Many low-income legal immigrants in the United States may soon have to make a choice: if they want to prolong their stay, they might have to stop using Medicaid, to which they are entitled.
The Trump Administration is expanding the "public charge" rule and is seeking to deny visa extensions or a green card to legal immigrants who use public benefit programs like Medicaid.
"The rule itself is extremely confusing, and I worry greatly that patients will avoid needed medical care for fear that receiving that care would be seen as a 'public charge,'" says Dr. Mitchell Katz, president and CEO of NYC Health + Hospitals.
Only pregnant women and those under 21 are excluded from this new rule. City officials worry it might end up having an impact not only on immigrants, but on all New Yorkers.
"We live in close quarters, where infectious diseases can be easily transmitted," Katz warns.
The administration also worries that Mayor Bill de Blasio's plan to guarantee health care to all New Yorkers, regardless of immigration status, could also be affected.

# Information given
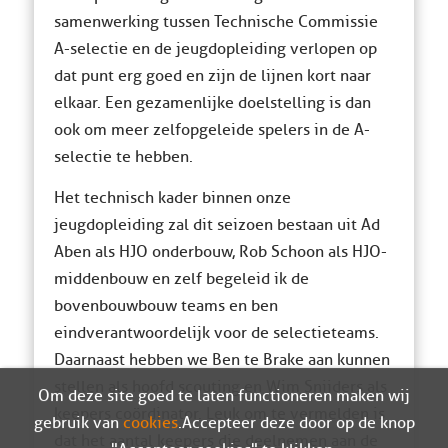
samenwerking tussen Technische Commissie
A-selectie en de jeugdopleiding verlopen op
dat punt erg goed en zijn de lijnen kort naar
elkaar. Een gezamenlijke doelstelling is dan
ook om meer zelfopgeleide spelers in de A-
selectie te hebben.
Het technisch kader binnen onze
jeugdopleiding zal dit seizoen bestaan uit Ad
Aben als HJO onderbouw, Rob Schoon als HJO-
middenbouw en zelf begeleid ik de
bovenbouwbouw teams en ben
eindverantwoordelijk voor de selectieteams.
Daarnaast hebben we Ben te Brake aan kunnen
stellen als hoofd scouting en Wim Snijders als
Om deze site goed te laten functioneren maken wij
keepers coördinator. Leuk om te vermelden is
gebruik van
cookies
. Accepteer deze door op de knop
dat het aantal keepers die deelnemen aan de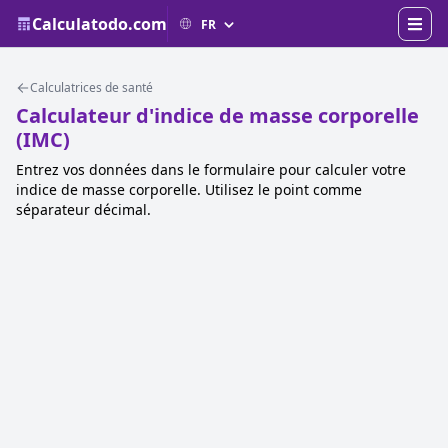
Calculatodo.com
Calculatrices de santé
Calculateur d'indice de masse corporelle
(IMC)
Entrez vos données dans le formulaire pour calculer votre
indice de masse corporelle. Utilisez le point comme
séparateur décimal.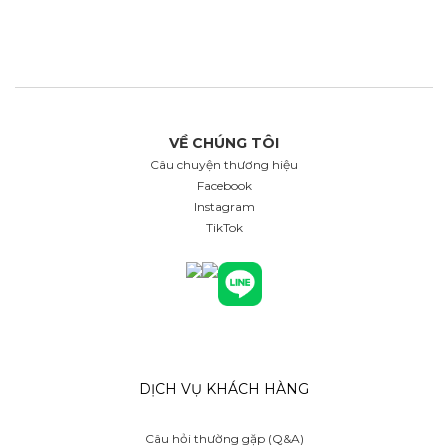
VỀ CHÚNG TÔI
Câu chuyện thương hiệu
Facebook
Instagram
TikTok
DỊCH VỤ KHÁCH HÀNG
Câu hỏi thường gặp (Q&A)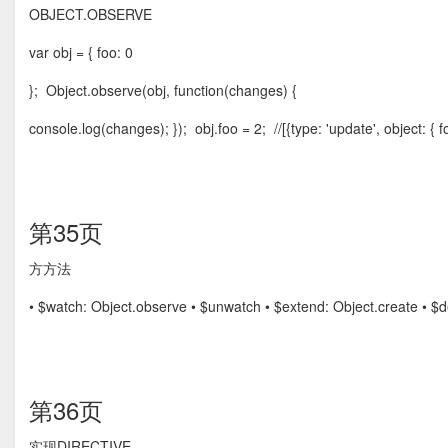
OBJECT.OBSERVE
var obj = { foo: 0
}; Object.observe(obj, function(changes) {
console.log(changes); }); obj.foo = 2; //[{type: 'update', object: { fo
第35页
⽅方法
• $watch: Object.observe • $unwatch • $extend: Object.create • $d
第36页
实现DIRECTIVE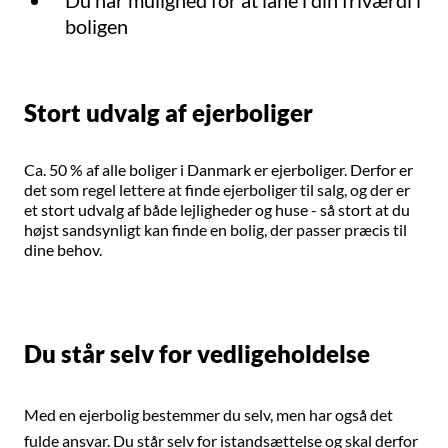
boligen
Stort udvalg af ejerboliger
Ca. 50 % af alle boliger i Danmark er ejerboliger. Derfor er
det
som regel lettere at finde ejerboliger til salg, og der er
et stort udvalg af både lejligheder og huse -
så stort at du
højst sandsynligt kan finde en bolig, der passer præcis til
dine behov.
Du står selv for vedligeholdelse
Med en ejerbolig bestemmer du selv, men har også det
fulde ansvar. Du står selv for istandsættelse og skal derfor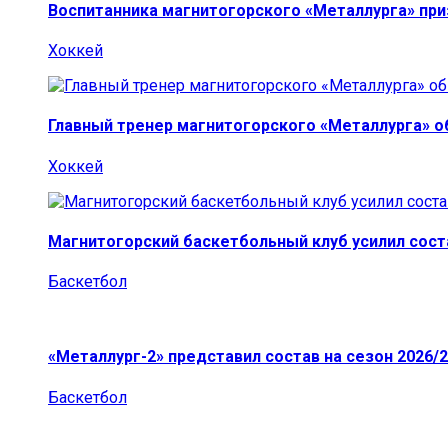
Воспитанника магнитогорского «Металлурга» пр
Хоккей
Главный тренер магнитогорского «Металлурга» о
Хоккей
Магнитогорский баскетбольный клуб усилил сост
Баскетбол
«Металлург-2» представил состав на сезон 2026/2
Баскетбол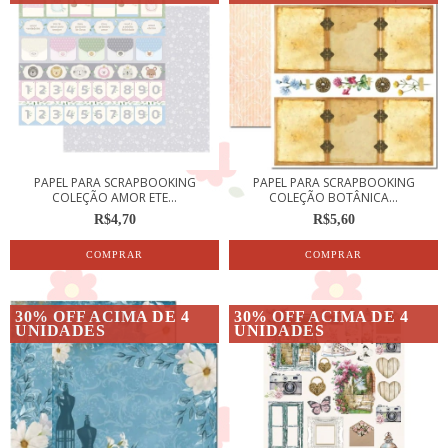
PAPEL PARA SCRAPBOOKING
PAPEL PARA SCRAPBOOKING
COLEÇÃO AMOR ETE...
COLEÇÃO BOTÂNICA...
R$4,70
R$5,60
30% OFF ACIMA DE 4
30% OFF ACIMA DE 4
UNIDADES
UNIDADES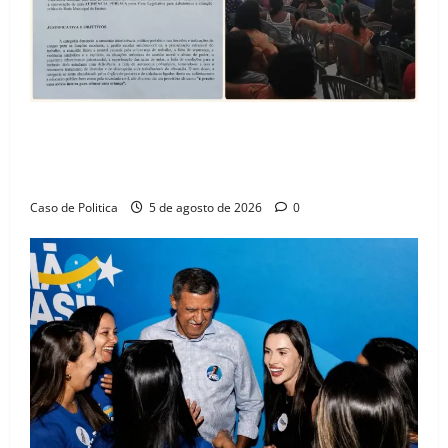
SINPROFE pede audiência pública na Câmara de
Barreiras sobre crise na educação e monitora
compromissos da SEDUC
Caso de Politica
5 de agosto de 2026
0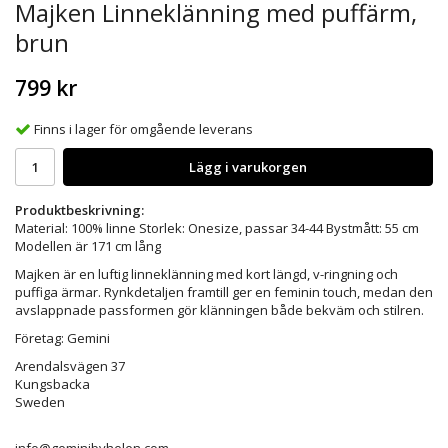
Majken Linneklänning med puffärm,
brun
799 kr
Finns i lager för omgående leverans
Lägg i varukorgen
Produktbeskrivning:
Material: 100% linne Storlek: Onesize, passar 34-44 Bystmått: 55 cm
Modellen är 171 cm lång
Majken är en luftig linneklänning med kort längd, v-ringning och
puffiga ärmar. Rynkdetaljen framtill ger en feminin touch, medan den
avslappnade passformen gör klänningen både bekväm och stilren.
Företag: Gemini
Arendalsvägen 37
Kungsbacka
Sweden
info@geminibyhelen.com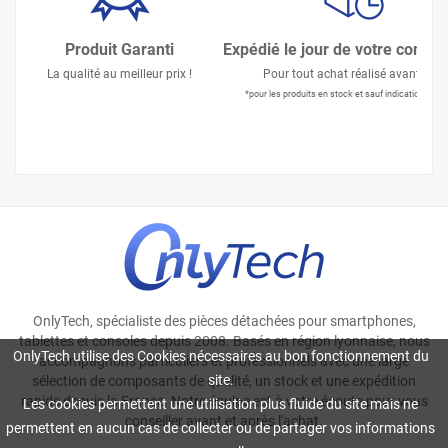
Produit Garanti
Expédié le jour de votre comm
La qualité au meilleur prix !
Pour tout achat réalisé avant 15h
*pour les produits en stock et sauf indication contr
OnlyTech, spécialiste des pièces détachées pour smartphones,
tablettes et consoles depuis 2008. Basés en région lyonnaise, nous
OnlyTech utilise des Cookies nécessaires au bon fonctionnement du
accompagnons particuliers et professionnels avec une large
site.
sélection de composants de qualité, un stock et une expédition
rapide depuis la France. Notre équipe est à votre écoute pour vous
Les cookies permettent une utilisation plus fluide du site mais ne
conseiller avant et après l'achat.
permettent en aucun cas de collecter ou de partager vos informations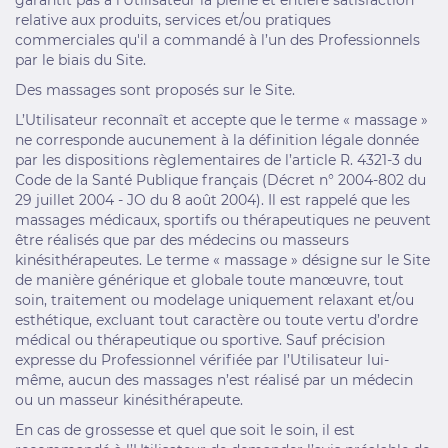
garantit pas à l'Utilisateur la pleine et entière satisfaction
relative aux produits, services et/ou pratiques
commerciales qu'il a commandé à l’un des Professionnels
par le biais du Site.
Des massages sont proposés sur le Site.
L’Utilisateur reconnaît et accepte que le terme « massage »
ne corresponde aucunement à la définition légale donnée
par les dispositions règlementaires de l’article R. 4321-3 du
Code de la Santé Publique français (Décret n° 2004-802 du
29 juillet 2004 - JO du 8 août 2004). Il est rappelé que les
massages médicaux, sportifs ou thérapeutiques ne peuvent
être réalisés que par des médecins ou masseurs
kinésithérapeutes. Le terme « massage » désigne sur le Site
de manière générique et globale toute manœuvre, tout
soin, traitement ou modelage uniquement relaxant et/ou
esthétique, excluant tout caractère ou toute vertu d’ordre
médical ou thérapeutique ou sportive. Sauf précision
expresse du Professionnel vérifiée par l’Utilisateur lui-
même, aucun des massages n’est réalisé par un médecin
ou un masseur kinésithérapeute.
En cas de grossesse et quel que soit le soin, il est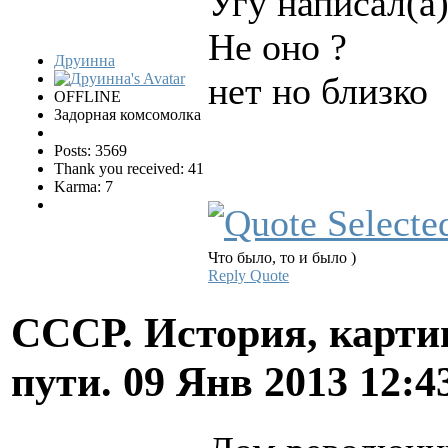
Угу написал(а)
Не оно ?
Друинна
нет но близко
OFFLINE
Задорная комсомолка
Posts: 3569
Thank you received: 41
Karma: 7
Что было, то и было )
Reply
Quote
СССР. История, карти
пути.
09 Янв 2013 12:4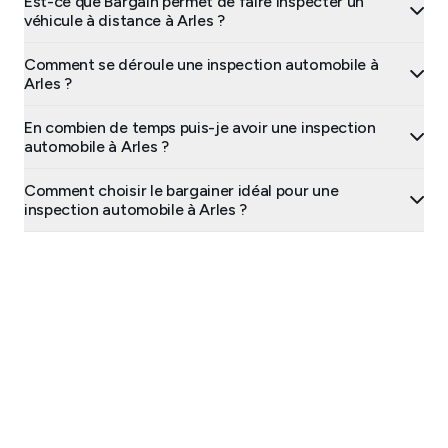
Est-ce que Bargain permet de faire inspecter un
véhicule à distance à Arles ?
Comment se déroule une inspection automobile à
Arles ?
En combien de temps puis-je avoir une inspection
automobile à Arles ?
Comment choisir le bargainer idéal pour une
inspection automobile à Arles ?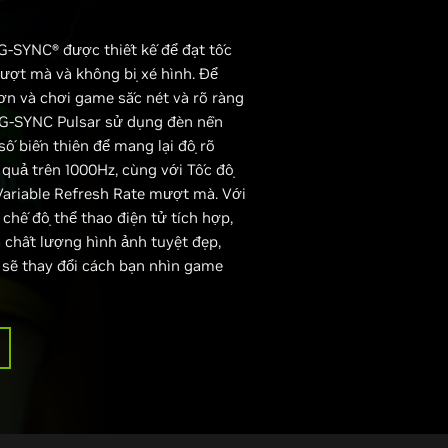
G-SYNC® được thiết kế để đạt tốc
ượt mà và không bị xé hình. Để
n và chơi game sắc nét và rõ ràng
 G-SYNC Pulsar sử dụng đèn nền
số biến thiên để mang lại độ rõ
quả trên 1000Hz, cùng với Tốc độ
ariable Refresh Rate mượt mà. Với
 chế độ thể thao điện tử tích hợp,
à chất lượng hình ảnh tuyệt đẹp,
sẽ thay đổi cách bạn nhìn game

# Questions on the material
• a. In the text on the public charge rule, which people are excluded from the new rule?
• b. List every person whose name appears in the text on the public charge rule, including any name that forms part of a longer title.
• c. Pick up the text on the public charge rule after its last sentence and carry it on.

# Results in order
• a. Pregnant women and those under 21 are excluded.

• b. Trump (in "Trump Administration"), Dr. Mitchell Katz, Mayor Bill de Blasio

• c.
"It might well be impacted because, again, the perception may be that, 'I'd better not go forward for any services,'" Katz says.
When it comes to food stamps, which are also part of this new "public charge" rule, the city says it has data that shows the impact the debate over the changes has had in the last year.
"We've seen a decrease in enrollment of non-citizen clients receiving SNAP benefits by 8 percent more than citizen clients," said Bitta Mostofi, commissioner for the Mayor's Office of Immigrant Affairs. "That's very dramatic."
Critics of the new "public charge" rule say it goes against the principles on which this country was based, as reflected on Emma Lazarus's poem etched on the Statue of Liberty: "Give me your tired, your poor, your huddled masses yearning to breathe free."
On a National Public Radio (NPR) interview this Tuesday, Ken Cuccinelli, acting director of Citizenship and Immigration Services, had a different take:
"Give me your tired and your poor who can stand on their own two feet and who will not become a 'public charge,'" Cuccinelli said on NPR's Morning Edition.
The new public charge rule will go into effect on October 15 unless it is delayed due to lawsuits like the one New York Attorney General Letitia James plans to file. New York City is expected to join that suit.